Lotusland’s Japanese garden, where nature and visitors meet in artful and mindful respite, is the most popular of the gardens at Lotusland and a place where one can begin to restore body and spirit. Honoring that essence of peace and rejuvenation, we chose Restoring Body & Spirit as the theme for our campaign to renovate and endow the Japanese Garden. This theme is a metaphor for the actions we will take to improve and enhance the physical condition of the garden and restore Madame’s vision.

We will restore the body and soul of the Japanese Garden, making it possible for members and visitors to do the same. The Torii, chosen as the symbol for our campaign, symbolizes the transition from a chaotic and mundane world into a sacred and peaceful space. Indeed, it is our intent that all visitors, no matter their physical, mental or emotional condition, may enter the Japanese garden and leave their hectic lives and a troubling world behind to be refreshed and restored.

There are a few key aspects to the Japanese Garden Renovation Project. The pathway system will be modified to be fully accessible to visitors with physical disabilities, as well as to frame views and reveal garden elements to inspire and delight visitors. New gathering spaces along the paths will allow visitors to simply be in that space to view and contemplate the garden- something that is currently not possible. The new gathering spaces will also enable unprecedented programming.
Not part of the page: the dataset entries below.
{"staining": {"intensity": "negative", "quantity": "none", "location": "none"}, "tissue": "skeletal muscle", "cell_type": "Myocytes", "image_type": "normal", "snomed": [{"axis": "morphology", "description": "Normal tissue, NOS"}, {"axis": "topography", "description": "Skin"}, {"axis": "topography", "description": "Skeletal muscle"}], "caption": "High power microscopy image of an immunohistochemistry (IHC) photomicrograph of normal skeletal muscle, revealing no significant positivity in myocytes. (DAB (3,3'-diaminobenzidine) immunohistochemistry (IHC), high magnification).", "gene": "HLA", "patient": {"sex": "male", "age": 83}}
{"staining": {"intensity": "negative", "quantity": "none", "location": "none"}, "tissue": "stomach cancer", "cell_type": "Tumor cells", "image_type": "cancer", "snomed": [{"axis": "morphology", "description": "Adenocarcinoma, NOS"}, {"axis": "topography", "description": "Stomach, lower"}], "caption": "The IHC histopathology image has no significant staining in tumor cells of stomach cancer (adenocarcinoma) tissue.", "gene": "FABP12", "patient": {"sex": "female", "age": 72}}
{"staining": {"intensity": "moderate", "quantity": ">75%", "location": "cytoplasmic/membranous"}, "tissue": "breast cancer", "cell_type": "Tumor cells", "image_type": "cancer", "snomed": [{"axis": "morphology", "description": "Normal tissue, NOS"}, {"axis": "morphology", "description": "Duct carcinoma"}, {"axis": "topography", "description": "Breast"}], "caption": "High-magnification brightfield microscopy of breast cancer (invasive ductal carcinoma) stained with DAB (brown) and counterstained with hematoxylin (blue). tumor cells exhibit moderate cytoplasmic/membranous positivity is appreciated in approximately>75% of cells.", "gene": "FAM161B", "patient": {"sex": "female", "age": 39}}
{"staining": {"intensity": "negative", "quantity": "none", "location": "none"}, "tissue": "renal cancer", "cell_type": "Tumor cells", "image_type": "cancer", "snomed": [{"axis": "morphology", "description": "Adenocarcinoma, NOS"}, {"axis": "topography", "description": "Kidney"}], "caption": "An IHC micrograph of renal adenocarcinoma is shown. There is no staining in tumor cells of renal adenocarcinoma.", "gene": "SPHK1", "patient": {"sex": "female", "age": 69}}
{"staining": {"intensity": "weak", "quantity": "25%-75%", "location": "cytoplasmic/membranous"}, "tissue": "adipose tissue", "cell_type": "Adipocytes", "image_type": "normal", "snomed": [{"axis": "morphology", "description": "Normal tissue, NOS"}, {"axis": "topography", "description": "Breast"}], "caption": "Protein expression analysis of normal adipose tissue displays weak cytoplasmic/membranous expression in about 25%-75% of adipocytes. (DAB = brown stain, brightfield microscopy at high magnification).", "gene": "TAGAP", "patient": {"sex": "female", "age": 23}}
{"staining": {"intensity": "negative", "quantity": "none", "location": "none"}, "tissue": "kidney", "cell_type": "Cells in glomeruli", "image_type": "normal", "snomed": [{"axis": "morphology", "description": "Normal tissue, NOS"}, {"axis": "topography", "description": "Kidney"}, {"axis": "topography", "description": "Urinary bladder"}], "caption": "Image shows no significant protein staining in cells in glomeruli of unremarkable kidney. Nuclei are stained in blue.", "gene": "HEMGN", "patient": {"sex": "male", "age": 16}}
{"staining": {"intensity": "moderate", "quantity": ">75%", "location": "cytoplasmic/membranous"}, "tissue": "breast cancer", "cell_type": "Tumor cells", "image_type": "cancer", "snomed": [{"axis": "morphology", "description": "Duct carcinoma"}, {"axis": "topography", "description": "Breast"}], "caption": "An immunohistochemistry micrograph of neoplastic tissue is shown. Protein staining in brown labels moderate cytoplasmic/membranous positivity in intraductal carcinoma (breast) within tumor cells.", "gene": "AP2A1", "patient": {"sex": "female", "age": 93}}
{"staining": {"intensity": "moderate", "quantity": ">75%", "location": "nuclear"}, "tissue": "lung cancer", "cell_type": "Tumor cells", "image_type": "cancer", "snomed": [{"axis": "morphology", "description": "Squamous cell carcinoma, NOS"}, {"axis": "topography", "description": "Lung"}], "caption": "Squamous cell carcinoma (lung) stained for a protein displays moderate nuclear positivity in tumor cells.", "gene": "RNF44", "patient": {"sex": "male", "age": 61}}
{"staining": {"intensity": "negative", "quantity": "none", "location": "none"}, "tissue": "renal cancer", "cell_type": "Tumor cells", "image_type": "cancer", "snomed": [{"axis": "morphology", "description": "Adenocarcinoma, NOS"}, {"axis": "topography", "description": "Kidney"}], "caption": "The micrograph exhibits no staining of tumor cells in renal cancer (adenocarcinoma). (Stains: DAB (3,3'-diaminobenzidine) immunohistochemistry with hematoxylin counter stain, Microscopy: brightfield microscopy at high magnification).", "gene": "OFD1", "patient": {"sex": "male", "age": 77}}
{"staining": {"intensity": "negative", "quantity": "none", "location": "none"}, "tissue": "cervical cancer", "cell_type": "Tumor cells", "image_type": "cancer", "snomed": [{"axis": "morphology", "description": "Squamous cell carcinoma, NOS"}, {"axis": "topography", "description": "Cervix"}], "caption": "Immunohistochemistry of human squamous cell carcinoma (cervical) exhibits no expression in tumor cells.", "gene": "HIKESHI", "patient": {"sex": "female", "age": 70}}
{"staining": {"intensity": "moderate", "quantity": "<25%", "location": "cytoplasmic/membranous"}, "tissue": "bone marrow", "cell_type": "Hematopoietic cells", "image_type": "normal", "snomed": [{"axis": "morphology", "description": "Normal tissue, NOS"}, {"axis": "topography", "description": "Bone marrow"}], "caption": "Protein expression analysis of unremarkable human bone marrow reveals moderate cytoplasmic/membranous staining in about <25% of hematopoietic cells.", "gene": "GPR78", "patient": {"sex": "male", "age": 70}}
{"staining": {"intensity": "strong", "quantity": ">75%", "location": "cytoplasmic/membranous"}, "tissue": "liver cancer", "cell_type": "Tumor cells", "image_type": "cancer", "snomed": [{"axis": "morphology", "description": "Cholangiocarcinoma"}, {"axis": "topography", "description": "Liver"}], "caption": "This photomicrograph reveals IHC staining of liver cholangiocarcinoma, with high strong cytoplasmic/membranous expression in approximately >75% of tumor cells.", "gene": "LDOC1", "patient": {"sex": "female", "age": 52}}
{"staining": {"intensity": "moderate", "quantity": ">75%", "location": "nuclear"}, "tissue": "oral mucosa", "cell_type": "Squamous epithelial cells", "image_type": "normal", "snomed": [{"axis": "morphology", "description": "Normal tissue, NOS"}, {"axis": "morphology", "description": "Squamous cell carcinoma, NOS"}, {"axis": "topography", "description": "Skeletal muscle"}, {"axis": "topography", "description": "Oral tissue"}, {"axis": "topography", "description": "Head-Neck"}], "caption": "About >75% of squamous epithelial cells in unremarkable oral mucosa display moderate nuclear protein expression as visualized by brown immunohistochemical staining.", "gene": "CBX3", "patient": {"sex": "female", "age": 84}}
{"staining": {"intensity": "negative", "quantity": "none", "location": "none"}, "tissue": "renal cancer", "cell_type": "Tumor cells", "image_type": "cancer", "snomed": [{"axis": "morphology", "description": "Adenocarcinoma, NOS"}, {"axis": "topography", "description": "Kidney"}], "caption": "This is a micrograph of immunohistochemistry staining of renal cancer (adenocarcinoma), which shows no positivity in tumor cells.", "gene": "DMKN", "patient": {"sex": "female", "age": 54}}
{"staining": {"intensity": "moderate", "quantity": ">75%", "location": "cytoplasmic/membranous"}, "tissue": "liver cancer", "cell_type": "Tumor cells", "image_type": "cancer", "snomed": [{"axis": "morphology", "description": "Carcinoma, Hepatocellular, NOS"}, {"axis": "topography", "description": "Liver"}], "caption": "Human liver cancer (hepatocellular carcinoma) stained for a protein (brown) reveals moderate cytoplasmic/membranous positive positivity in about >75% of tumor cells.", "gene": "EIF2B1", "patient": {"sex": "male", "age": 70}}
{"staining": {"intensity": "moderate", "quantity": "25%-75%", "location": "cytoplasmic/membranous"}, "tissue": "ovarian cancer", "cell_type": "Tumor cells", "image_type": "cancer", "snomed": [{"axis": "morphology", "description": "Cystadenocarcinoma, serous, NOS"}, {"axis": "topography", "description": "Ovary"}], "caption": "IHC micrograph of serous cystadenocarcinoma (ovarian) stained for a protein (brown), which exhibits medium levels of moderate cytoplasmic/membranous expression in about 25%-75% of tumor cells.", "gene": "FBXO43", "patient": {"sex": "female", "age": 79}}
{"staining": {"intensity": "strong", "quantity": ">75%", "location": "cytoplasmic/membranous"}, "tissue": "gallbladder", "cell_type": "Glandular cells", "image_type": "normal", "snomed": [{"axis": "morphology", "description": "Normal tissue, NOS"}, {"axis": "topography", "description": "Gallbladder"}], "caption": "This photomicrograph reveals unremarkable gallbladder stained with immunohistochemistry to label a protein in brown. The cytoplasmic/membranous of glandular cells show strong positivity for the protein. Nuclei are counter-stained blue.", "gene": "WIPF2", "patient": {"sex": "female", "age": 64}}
We will also reconstruct the pond with a liner and biofiltration system so the water is clear and the Koi fish may be observed, further enhancing the human-nature connection and the energy of the garden. We will rebuild structural elements, replace aging plants and restore original plantings.

Finally, we will seek endowment support so that the Japanese Garden’s maintenance will endure in perpetuity, thereby sustaining the body and spirit of future generations of visitors to the garden.